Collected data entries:
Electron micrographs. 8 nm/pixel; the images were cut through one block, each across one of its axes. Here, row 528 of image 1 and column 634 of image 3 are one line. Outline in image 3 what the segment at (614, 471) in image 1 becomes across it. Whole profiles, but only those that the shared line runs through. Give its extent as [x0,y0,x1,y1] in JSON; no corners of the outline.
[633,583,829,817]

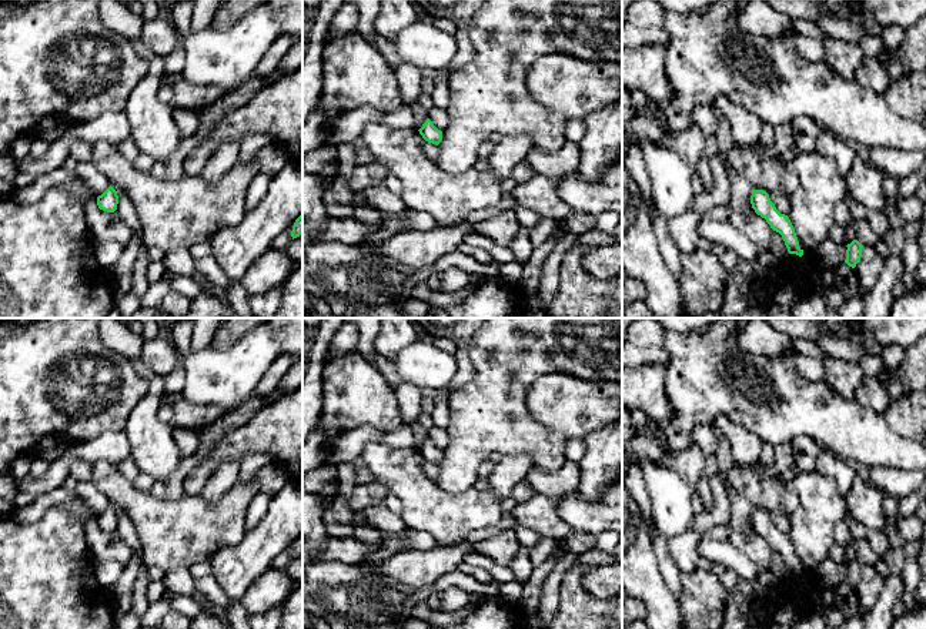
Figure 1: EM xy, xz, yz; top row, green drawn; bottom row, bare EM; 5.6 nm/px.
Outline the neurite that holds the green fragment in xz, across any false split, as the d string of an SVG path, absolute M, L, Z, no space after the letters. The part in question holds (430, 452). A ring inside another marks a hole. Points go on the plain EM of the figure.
M429 438L425 439L425 442L418 451L428 462L438 465L442 461L442 451L438 449Z

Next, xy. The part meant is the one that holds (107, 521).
M110 505L101 515L97 516L97 525L100 529L114 532L117 529L118 515Z

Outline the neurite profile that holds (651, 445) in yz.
M652 428L632 438L626 449L641 458L661 461L666 455L666 442L659 429Z

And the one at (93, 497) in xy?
M91 481L77 482L76 494L84 499L96 516L110 506L108 498Z

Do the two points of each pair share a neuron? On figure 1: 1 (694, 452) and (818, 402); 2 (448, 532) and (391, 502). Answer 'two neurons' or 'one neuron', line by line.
1: two neurons
2: two neurons

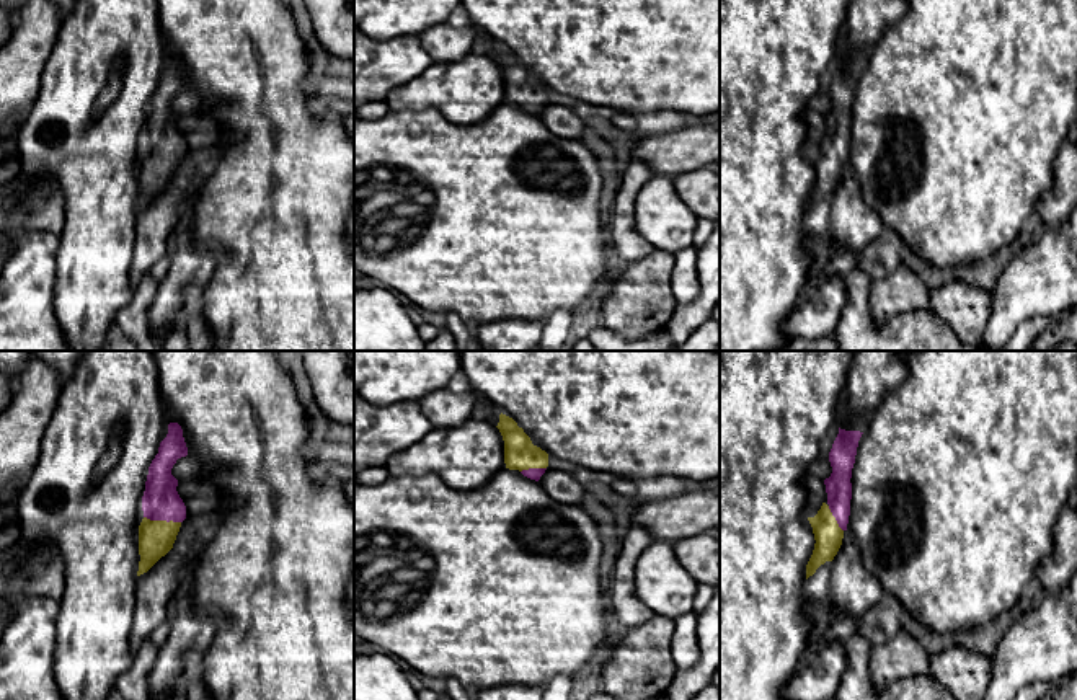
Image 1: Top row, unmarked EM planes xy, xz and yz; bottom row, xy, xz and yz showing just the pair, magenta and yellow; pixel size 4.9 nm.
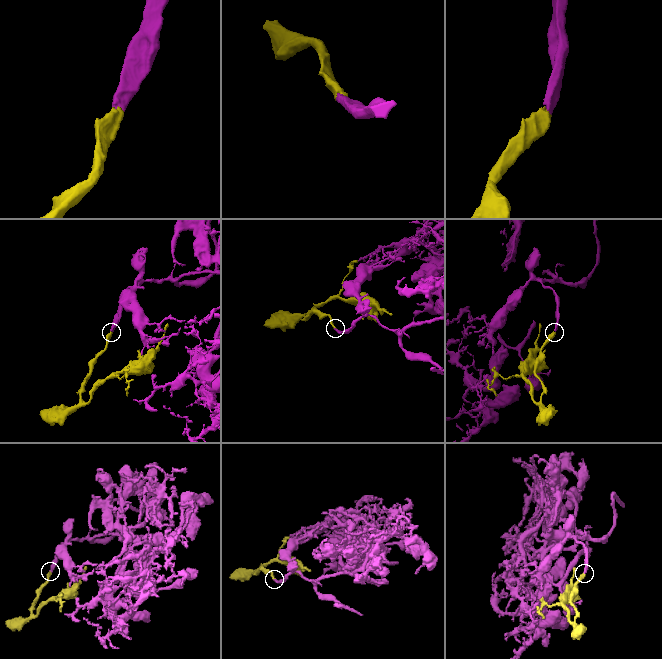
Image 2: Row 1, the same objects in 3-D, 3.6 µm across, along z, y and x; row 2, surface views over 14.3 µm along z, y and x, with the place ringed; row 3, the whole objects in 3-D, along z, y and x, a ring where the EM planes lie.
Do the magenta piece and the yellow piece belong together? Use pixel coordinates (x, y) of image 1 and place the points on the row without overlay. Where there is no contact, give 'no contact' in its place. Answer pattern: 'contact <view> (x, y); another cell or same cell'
contact xy (162, 154); same cell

* _Task requirements_: Would you retype every line shown above exactly, leaving the pictures aside?

* _Exercise result_:
Electron micrographs. 8 nm/pixel; the images were cut through one block, each across one of its axes. Here, row 528 of image 1 and column 634 of image 3 are one line. Outline in image 3 what the segment at (614, 471) in image 1 becomes across it. Whole profiles, but only those that the shared line runs through. Give its extent as [x0,y0,x1,y1] in JSON; no corners of the outline.
[633,583,829,817]

Figure 1: EM xy, xz, yz; top row, green drawn; bottom row, bare EM; 5.6 nm/px.
Outline the neurite that holds the green fragment in xz, across any false split, as the d string of an SVG path, absolute M, L, Z, no space after the letters. The part in question holds (430, 452). A ring inside another marks a hole. Points go on the plain EM of the figure.
M429 438L425 439L425 442L418 451L428 462L438 465L442 461L442 451L438 449Z

Next, xy. The part meant is the one that holds (107, 521).
M110 505L101 515L97 516L97 525L100 529L114 532L117 529L118 515Z

Outline the neurite profile that holds (651, 445) in yz.
M652 428L632 438L626 449L641 458L661 461L666 455L666 442L659 429Z

And the one at (93, 497) in xy?
M91 481L77 482L76 494L84 499L96 516L110 506L108 498Z

Do the two points of each pair share a neuron? On figure 1: 1 (694, 452) and (818, 402); 2 (448, 532) and (391, 502). Answer 'two neurons' or 'one neuron', line by line.
1: two neurons
2: two neurons

Image 1: Top row, unmarked EM planes xy, xz and yz; bottom row, xy, xz and yz showing just the pair, magenta and yellow; pixel size 4.9 nm.
Image 2: Row 1, the same objects in 3-D, 3.6 µm across, along z, y and x; row 2, surface views over 14.3 µm along z, y and x, with the place ringed; row 3, the whole objects in 3-D, along z, y and x, a ring where the EM planes lie.
Do the magenta piece and the yellow piece belong together? Use pixel coordinates (x, y) of image 1 and place the points on the row without overlay. Where there is no contact, give 'no contact' in its place. Answer pattern: 'contact <view> (x, y); another cell or same cell'
contact xy (162, 154); same cell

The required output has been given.